▶ [Saved entries]
━━━━━━
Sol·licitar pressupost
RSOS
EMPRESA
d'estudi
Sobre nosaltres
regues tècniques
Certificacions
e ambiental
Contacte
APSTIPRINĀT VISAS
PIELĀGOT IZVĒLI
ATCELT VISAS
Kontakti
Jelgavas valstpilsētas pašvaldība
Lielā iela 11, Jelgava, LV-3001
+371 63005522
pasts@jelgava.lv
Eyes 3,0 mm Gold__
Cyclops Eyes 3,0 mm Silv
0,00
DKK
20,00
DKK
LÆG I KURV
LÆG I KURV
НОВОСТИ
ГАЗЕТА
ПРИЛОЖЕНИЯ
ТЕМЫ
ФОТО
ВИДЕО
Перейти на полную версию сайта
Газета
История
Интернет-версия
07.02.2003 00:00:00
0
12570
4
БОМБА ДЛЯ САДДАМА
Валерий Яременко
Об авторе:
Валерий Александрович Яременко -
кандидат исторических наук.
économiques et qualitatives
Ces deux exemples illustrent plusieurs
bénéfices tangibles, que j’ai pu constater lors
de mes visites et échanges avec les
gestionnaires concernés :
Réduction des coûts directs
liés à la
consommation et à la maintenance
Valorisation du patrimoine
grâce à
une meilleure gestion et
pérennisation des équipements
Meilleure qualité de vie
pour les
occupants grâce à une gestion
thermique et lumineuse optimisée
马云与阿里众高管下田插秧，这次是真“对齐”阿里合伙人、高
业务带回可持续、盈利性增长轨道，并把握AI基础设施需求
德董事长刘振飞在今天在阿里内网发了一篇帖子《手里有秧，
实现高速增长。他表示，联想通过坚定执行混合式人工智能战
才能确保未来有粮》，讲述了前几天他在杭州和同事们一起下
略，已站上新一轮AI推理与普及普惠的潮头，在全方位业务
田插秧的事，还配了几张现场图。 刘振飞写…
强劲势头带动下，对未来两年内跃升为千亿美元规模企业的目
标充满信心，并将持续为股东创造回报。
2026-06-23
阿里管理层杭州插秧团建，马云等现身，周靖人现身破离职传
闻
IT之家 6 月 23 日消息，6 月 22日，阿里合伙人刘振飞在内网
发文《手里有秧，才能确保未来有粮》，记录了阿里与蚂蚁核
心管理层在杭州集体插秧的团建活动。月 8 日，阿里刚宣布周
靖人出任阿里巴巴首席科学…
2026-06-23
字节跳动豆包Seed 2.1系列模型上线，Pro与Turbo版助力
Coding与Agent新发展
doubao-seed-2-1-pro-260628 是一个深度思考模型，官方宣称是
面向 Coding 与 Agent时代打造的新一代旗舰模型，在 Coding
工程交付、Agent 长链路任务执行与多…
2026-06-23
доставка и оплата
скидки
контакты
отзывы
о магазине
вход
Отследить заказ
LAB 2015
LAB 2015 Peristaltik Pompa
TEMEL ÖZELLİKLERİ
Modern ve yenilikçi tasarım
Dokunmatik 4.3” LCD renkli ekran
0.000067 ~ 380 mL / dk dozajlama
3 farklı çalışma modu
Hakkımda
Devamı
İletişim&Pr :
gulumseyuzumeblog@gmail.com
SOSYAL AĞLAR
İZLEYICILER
━━━━━━
▶ [Work request]
Tell how many lines of the entries above include "手里有秧". The answer should be the number and nothing more.

▶ [Written solution]
2